To Tito and his Partisans, life became a constant unending nightmare. Half starved, they saw visions, smelled non-existent food. Yet their courage did not give way. Following behind them, again and again, the Nazis heard their wild, triumphant song:
“Oj Sloveni, yosh shte zhivi—”
“Oh, Slavs, you still live, you still fight—”
Once again, the Partisans broke the Nazi spirit. This was more than the Nazi supermen could stand; they had to rest, recuperate, wait for re-enforcements. These were not human beings they fought, but madmen! These South-Slavs had no feelings, no sensibilities! Who else but madmen would fight every mile for two hundred miles of hell, when they knew at the beginning that they were defeated?
So the Nazis paused—but not to let the Partisans escape. South of them, in Herzegovina, was an Italian Fascist division. The Nazi commander radioed to them to intercept the Partisan retreat.
One may speculate upon how bitter Marshal Tito’s smile was when he heard about that. This particular Italian division was known as a “Purge Unit.” For months, it had bee
n indulging in the pleasant Fascist sport of murdering civilians. In one case, to prove its toughness to its Gestapo pals, it had wiped out three hundred women and children.
Tito informed his ragged troops that an Italian division was waiting for them. He added that they would take no prisoners. The Partisans attacked, wiping out the Fascist division. Now they had food, warm Italian uniforms, thousands of rifles, machine guns, and artillery. With that, Italian trucks, wagons, supply animals and medical material.

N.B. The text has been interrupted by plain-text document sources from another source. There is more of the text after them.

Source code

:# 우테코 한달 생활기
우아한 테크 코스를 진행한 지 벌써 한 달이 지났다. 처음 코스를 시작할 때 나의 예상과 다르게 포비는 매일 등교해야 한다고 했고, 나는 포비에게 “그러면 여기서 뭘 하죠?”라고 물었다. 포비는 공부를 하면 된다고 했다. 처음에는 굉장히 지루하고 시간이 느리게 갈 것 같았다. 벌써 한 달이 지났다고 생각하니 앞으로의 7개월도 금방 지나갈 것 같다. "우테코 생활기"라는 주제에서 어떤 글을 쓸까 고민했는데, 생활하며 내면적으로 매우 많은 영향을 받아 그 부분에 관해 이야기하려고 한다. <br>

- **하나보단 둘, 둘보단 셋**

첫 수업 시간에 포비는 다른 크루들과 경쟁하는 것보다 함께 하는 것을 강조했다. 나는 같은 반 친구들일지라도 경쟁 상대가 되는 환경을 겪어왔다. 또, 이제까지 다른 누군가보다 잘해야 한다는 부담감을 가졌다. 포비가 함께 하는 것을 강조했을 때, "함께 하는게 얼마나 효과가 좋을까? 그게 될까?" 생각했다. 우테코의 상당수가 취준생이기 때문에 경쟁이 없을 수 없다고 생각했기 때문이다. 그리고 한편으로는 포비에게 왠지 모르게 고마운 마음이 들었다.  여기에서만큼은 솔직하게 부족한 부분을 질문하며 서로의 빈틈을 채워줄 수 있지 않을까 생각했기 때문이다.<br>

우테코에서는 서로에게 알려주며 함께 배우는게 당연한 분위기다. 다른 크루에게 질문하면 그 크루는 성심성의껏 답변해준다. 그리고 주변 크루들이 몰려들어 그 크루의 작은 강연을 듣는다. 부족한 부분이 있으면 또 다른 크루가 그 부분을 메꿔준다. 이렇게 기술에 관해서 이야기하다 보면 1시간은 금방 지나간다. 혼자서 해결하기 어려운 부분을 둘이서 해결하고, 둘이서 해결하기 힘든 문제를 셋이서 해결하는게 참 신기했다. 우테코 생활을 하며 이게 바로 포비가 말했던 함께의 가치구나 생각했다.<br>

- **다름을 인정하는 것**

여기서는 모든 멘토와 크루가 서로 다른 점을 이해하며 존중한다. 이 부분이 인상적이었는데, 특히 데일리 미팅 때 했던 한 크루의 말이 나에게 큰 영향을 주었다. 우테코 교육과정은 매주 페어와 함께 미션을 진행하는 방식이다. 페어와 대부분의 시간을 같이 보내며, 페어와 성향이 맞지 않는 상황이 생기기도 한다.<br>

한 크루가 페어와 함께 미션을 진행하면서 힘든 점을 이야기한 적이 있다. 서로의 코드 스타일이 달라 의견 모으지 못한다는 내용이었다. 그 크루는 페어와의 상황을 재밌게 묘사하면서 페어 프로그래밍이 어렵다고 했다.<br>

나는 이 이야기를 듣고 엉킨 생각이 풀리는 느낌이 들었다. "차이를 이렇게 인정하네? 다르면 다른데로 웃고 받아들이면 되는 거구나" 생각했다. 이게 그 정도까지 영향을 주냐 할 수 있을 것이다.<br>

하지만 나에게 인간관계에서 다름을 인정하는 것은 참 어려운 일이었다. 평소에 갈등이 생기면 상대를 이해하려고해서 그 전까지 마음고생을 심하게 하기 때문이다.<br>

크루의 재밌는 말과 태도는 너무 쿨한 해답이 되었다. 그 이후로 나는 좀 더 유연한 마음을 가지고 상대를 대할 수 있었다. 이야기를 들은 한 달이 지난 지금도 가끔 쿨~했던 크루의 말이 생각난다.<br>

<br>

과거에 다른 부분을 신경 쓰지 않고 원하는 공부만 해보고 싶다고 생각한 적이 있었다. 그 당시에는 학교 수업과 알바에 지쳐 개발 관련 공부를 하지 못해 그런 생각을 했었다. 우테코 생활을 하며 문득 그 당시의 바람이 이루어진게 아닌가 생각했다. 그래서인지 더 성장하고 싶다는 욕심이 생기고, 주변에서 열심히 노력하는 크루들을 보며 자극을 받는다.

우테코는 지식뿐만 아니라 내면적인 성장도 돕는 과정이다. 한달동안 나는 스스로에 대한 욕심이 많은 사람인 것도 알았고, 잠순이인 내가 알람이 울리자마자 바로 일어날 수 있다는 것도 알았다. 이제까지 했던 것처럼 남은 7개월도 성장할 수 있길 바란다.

Meanwhile, the Nazi army to the north of the Partisans had rested and increased its strength. Supplies and ammunition were brought up. Col. General Alexander von Loehr flew in from Belgrade, assumed command and almost immediately ordered an attack.
Perhaps he had expected Tito to resume his former tactics and retreat. In that case, he would be brought up by the swollen Neretva River, almost impossible to cross at this time of the year. But instead of retreating, Tito attacked. He launched a terrific artillery barrage with the captured Italian guns. The German attack folded, and for the moment the Nazis were driven back in disorder.
That was the time Tito chose to cross the Neretva River. He had no engineering corps to build a bridge. All the heavy equipment he had captured from the Italians, trucks, tanks, guns, and ammunition would have to be left behind. But he had to cross now, while the Germans were still reeling from the blow he had dealt them.